Taiwan: Doors to unification with China open

Taiwan’s President Chen Shui-bian said today he would not shut the door on eventual unification with China if Beijing expressed goodwill.

Taiwan’s President Chen Shui-bian said today he would not shut the door on eventual unification with China if Beijing expressed goodwill.

Chen clarified his position during a meeting with James Soong, leader of the opposition People First Party, and the two signed a joint declaration afterward.

The two politicians have held widely diverging views on how to handle communist China, which claims this self-ruled, democratic island is part of its territory and threatens to go to war if Taipei declares formal independence. China and Taiwan split amid civil war in 1949.

Chen has long been generally seen as rejecting the possibility of unification with the Chinese mainland, though he has been careful to avoid phrasing such a position directly.

China’s leaders have routinely berated Chen as a disingenuous traitor to China, bent on splitting the motherland. Beijing has said it considers unification with Taiwan a top political priority.

Soong has accused Chen of lacking a consistent China policy and of provoking Beijing, while the president has criticised the opposition as being too accommodating toward the communist giant.

But in their joint declaration, they promised that they would “not rule out the possibility of any model of relationship evolving on the basis of goodwill.” The wording clearly was chosen to include the possibility of eventual unification with China.

Chen repeated previous assurances that he would not declare independence, change the island’s current official name of “Republic of China,” nor hold any referendums on those issues during his term, which ends in May 2008.

The president’s more ardent supporters want to drop the reference to China in the island’s name – a move that would likely infuriate China.

Chen was meeting with Soong in an effort to mend fences because Soong’s party is a key partner in the opposition alliance that controls the majority in the legislature.

Soong welcomed the president’s stance, but rejected the enthusiasm that many of Chen’s supporters have for independence.

“Taiwan independence will only bring war and disaster, so it’s not a political choice,” Soong said.

The two politicians also promised to co-operate on restoring full and direct transport links with China.
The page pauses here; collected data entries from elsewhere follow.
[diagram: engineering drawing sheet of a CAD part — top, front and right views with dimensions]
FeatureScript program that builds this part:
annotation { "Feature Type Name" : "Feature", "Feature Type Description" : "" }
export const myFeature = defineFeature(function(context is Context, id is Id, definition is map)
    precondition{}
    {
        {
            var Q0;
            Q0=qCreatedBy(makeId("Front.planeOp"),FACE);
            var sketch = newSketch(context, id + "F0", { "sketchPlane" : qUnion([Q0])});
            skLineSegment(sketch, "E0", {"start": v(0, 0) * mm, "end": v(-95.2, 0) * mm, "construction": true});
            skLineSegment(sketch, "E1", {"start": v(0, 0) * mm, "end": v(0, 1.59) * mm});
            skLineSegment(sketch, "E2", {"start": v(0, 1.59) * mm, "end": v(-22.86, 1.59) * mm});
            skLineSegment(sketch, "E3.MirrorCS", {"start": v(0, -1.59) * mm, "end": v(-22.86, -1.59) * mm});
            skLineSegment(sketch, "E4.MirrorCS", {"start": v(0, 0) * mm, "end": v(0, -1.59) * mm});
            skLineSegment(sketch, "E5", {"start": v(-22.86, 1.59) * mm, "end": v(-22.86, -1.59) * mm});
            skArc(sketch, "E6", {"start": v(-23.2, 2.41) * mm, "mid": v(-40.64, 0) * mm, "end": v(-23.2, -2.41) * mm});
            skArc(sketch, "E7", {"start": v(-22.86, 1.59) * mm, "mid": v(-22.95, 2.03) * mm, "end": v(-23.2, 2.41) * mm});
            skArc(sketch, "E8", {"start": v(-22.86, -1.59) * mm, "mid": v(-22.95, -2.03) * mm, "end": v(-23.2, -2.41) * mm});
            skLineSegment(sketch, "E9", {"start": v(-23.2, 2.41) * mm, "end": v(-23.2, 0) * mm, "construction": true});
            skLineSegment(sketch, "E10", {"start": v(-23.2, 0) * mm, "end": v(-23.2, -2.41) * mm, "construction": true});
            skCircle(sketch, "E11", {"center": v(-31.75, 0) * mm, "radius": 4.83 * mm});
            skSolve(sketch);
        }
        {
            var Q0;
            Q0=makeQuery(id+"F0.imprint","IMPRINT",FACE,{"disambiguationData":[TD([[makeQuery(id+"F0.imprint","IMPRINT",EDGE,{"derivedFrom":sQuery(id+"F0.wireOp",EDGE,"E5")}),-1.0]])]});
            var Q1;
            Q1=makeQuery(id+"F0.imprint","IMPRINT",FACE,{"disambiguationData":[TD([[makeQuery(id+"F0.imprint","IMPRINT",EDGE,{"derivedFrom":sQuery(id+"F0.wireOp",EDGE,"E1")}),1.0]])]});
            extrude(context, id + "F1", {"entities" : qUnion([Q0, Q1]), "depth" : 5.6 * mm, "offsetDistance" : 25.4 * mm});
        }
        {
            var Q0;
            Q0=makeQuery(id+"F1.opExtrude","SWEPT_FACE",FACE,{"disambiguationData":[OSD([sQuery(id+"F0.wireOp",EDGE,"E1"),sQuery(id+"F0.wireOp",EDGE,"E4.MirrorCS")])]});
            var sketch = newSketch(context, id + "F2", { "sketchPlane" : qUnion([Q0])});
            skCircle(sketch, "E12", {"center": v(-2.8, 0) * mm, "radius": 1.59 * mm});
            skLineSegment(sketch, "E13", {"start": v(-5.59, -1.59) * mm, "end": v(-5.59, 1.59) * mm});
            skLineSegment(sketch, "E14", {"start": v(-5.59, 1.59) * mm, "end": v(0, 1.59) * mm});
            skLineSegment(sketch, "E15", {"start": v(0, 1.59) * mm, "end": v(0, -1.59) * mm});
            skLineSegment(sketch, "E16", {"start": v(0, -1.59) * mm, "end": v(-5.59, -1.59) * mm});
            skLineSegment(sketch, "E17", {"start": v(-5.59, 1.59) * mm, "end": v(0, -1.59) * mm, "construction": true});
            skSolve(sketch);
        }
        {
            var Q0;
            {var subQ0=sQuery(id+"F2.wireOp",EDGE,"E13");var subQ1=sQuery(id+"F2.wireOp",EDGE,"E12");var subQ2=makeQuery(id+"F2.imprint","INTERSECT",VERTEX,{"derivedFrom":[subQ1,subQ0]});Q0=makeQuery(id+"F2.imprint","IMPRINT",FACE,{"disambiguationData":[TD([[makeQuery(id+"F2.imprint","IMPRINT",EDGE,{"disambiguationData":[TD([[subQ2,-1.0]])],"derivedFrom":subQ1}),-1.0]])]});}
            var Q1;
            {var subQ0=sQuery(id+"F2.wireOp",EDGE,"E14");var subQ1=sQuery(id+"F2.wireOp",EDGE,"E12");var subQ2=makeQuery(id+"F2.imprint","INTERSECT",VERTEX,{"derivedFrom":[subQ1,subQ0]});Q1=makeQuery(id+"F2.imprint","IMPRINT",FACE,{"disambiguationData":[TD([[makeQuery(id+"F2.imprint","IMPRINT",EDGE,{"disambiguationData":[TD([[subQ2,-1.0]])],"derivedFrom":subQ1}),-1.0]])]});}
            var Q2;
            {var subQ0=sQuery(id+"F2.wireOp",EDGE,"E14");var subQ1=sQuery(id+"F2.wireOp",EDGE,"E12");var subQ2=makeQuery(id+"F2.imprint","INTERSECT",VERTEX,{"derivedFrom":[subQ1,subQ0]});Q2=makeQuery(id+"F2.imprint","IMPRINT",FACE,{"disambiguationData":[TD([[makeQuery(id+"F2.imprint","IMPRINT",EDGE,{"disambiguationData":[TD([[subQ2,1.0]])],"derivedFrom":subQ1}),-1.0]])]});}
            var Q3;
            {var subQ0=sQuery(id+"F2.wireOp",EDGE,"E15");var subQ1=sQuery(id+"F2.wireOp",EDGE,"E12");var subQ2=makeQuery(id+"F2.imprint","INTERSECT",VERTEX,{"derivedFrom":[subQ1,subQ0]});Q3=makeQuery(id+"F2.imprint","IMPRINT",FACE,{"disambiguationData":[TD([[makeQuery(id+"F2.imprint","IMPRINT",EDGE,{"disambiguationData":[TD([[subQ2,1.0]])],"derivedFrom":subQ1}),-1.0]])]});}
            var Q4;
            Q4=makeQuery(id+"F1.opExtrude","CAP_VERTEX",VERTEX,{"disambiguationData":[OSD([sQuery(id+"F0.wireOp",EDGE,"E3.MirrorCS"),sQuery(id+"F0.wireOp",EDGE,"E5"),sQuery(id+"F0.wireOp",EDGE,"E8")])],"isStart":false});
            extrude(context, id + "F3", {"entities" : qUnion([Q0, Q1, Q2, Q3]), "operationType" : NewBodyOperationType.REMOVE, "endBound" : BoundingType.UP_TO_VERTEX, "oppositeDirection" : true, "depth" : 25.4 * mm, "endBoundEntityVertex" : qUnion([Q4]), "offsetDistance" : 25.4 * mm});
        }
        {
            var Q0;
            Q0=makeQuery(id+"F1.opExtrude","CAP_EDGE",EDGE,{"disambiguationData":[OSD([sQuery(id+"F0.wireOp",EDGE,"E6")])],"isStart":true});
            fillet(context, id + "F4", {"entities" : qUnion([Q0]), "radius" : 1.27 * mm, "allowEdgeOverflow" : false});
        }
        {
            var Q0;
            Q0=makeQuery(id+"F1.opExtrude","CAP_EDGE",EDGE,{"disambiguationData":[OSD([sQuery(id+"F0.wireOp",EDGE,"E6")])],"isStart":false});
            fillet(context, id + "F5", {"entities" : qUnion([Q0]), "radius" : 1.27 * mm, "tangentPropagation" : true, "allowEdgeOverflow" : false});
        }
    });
Taiwan temporarily ended a 56-year-old ban on direct passenger flights, so Taiwanese who work on the mainland could more easily visit home for last month’s Lunar New Year holiday.

Currently, most flights must stop at a third point, usually Hong Kong – a rule seen as time-consuming and inconvenient.

Despite their political acrimony, Taiwan and China share vital trade links. Taiwan has massive investments in China, and the island’s tourists flock to the mainland in droves.

Taiwan has expressed the hope that the recent special passenger flights could form a model for talks on permanent cargo flights.

Chen and Soong’s People First Party also differed over plans to buy weapons from the United States worth 610.8 billion New Taiwan dollars (€13.6bn), but opposition MPs – particularly the PFP – have stalled a special budget for the weapons for months.

They say that buying the submarines, Patriot missiles and anti-submarine planes could spark an arms race with China that would bankrupt Taiwan.

At their meeting, Soong recognised the need for a strong defence, but indicated more negotiations were needed before his party could agree to the arms deal.

In a conciliatory move, the government has recently said it could spend less money on the arms buy.

Chen and Soong described their meeting as a new beginning after the confrontation of the past few years.

In presidential elections last March, Soong was the vice-presidential candidate on a ticket headed by Lien Chan, the leader of the Nationalist Party, the island’s largest opposition group. After Chen narrowly won the vote, the PFP took part in rowdy protests against the result.

But since the opposition alliance retained a slim majority in the December 11 legislative elections, political parties have indicated they want more dialogue and less confrontation.